Greater Houston Flood Mitigation Consortium Releases Report on Affordable Multifamily Housing
The Greater Houston Flood Mitigation Consortium has released its second report. This one addresses the City’s dwindling supply of affordable, multi-family housing, 26 percent of which lie within a currently mapped floodplain and are vulnerable to future flood events.
Like the group’s first report which addressed the causes of flooding watershed by watershed throughout Houston, this is a true work of scholarship. Major contributors to the report include the University of Houston’s Community Design Resource Center, Rice University’s Kinder Institute for Urban Research, and the Local Initiatives Support Corporation Houston. The Cullen Foundation generously funded the report. Other major sponsors of the Consortium include the Houston Endowment, Kinder Foundation, and The Cynthia and George Mitchell Foundation.
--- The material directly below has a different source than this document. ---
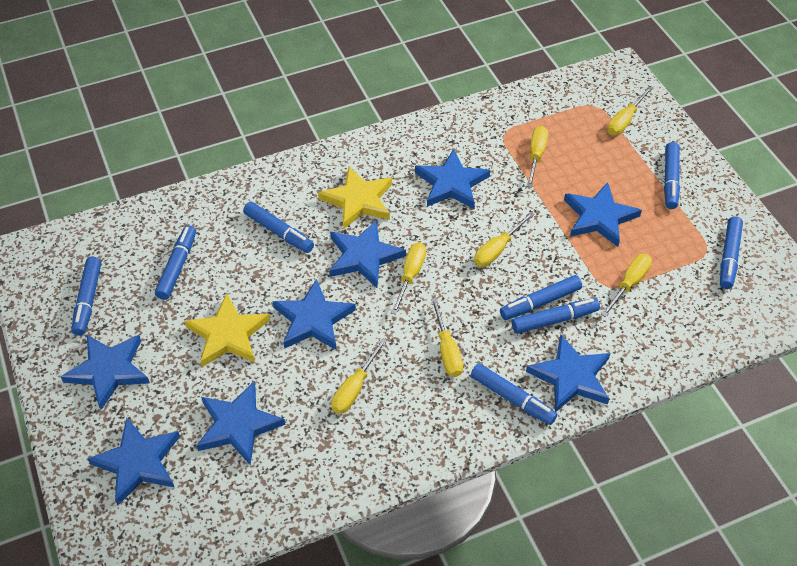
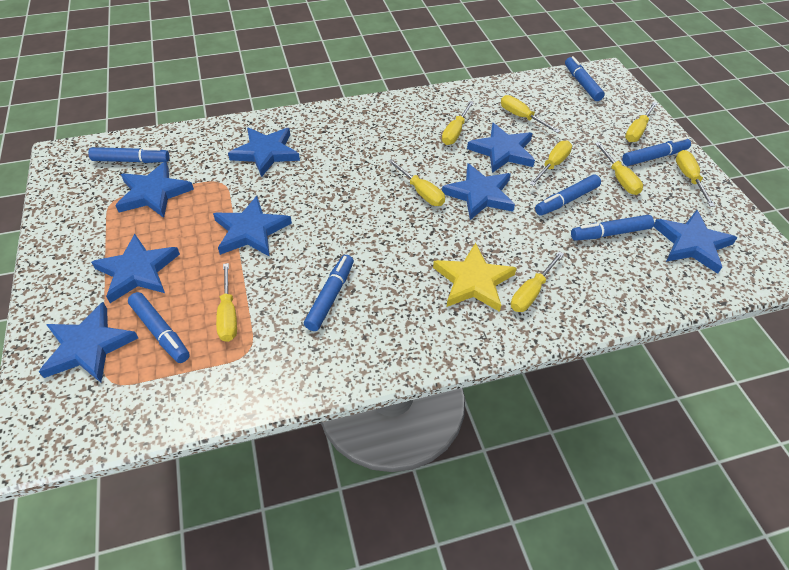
blue marker: [71,256,101,336] [155,225,196,300] [243,202,314,253] [471,363,557,425] [500,275,582,320] [512,298,600,334] [664,142,680,209] [720,216,743,289] = 8 -> [88,147,170,163] [128,292,190,363] [304,255,354,331] [535,175,601,216] [565,56,605,101] [571,215,654,241] [622,137,691,166] = 7
yellow screwdriver: [331,338,387,414] [391,243,426,315] [431,298,463,377] [474,212,534,267] [527,126,548,188] [601,254,652,317] [607,86,653,135] = 7 -> [216,263,237,342] [388,159,445,206] [442,101,474,145] [501,95,560,133] [511,251,564,312] [530,141,572,186] [595,142,643,195] [625,102,657,142] [676,150,715,207] = 9
yellow star: [185,294,270,367] [318,166,392,230] = 2 -> [433,243,517,312] = 1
Major Findings about Multi-family Housing
The report found:
- 165,000 multi-family units are vulnerable to flooding
- More than 475,000 people who live in these units often face multiple vulnerabilities.
- 45% of all households in Harris County are renters
- 57% of all households in the City of Houston rent
- Half of the renter households in Harris County spend more than 30 percent of their incomes on housing
- The rising prices of rental units, coupled with the low incomes of many renting households, makes the search for safe and affordable housing a major challenge for many of Houston’s most vulnerable residents
- Between 1990 and 2017, 1,850 multi-family units were lost each year through demolition
- Demolitions, renovations, and redevelopment of older apartment buildings are replacing lower-priced units with higher-priced ones
- Updated floodplain maps will likely bring tens of thousands more of the region’s residents into areas of elevated risk
- The bulk of the new multi-family construction in the city and county is being built with higher-income renters in mind
- Half of all affordable multi-family units are at risk of losing their affordability through the expiration of existing subsidies, demotion or upgrades.
Organized to Give Insight into Strategies
The combined risks of flooding and the accelerating loss of affordable multi-family housing across the City of Houston and Harris County point to the need to understand and consider strategies to address this crisis. The authors break it down into four major sections:
- Introduction and overview
- Risks and opportunities
- An overview of the study areas and case studies highlighting solutions that have helped in other parts of the country
- Policy and action considerations
Partial List of Policy Recommendations
In the policy and action considerations section, the report makes many recommendations to protect and support vulnerable families. Below, a partial list:
- Establish a housing trust fund for housing recovery
- Inventory available developable land outside of the floodway
- Establish a privately-funded strike fund to assist affordable housing developers and preserve existing affordable housing
- Establish a Transfer of Development Rights (TDR) program to limit floodplain development
- Leverage Local housing Authority’s tax-exempt status to initiate projects
- Encourage limited equity cooperatives as an alternative for multi-family residences in need of repair or under bad ownership
- Encourage transit oriented development
- Create Opportunity Zones outside of floodplains.
- Encourage a community land trust model
- Bolster incentives to encourage development outside the floodplain
- Creating an eviction protection program.
- Expanding the number of housing choice vouchers and preventing discrimination against users.
- Alerting residents of flood risk.
- Implementing a more streamlined system of inspection and permitting that prioritizes rehabilitation of multi-family units.
For More Information
The 108-page report is richly illustrated with maps and charts that give both policy makers and concerned residents hard information with which to build sound policy. It contains so much meat, it’s hard to summarize.
This is not light reading, but it will help illustrate the problems that half the people in the City and County face.
To download and read the full text, click here. Warning: 50 meg PDF.
One Wish…Rely Less on Statistics
My one wish after reading this? The authors should have used more photography to illustrate the problems; they over-rely on statistics in my opinion. Having done a fair amount of documentary photography myself, I understand how difficult this is. But until people have actually seen the living conditions many are forced to endure, they won’t truly understand the problem.
Years ago, I studied poverty in a Chicago neighborhood called Uptown from 1973-1977 – between the two OPEC oil embargoes. I was trying to understand the effect they had on people. Forty years later, I can’t remember a single statistic from those days. But I can’t forget the image below. This young, shoeless boy was fishing through trash cans looking for soda bottles to redeem so that he could get money to eat. To encourage recycling, soda bottles had a nickel deposit in those days. Behind him: the affordable multi-family housing where he lived.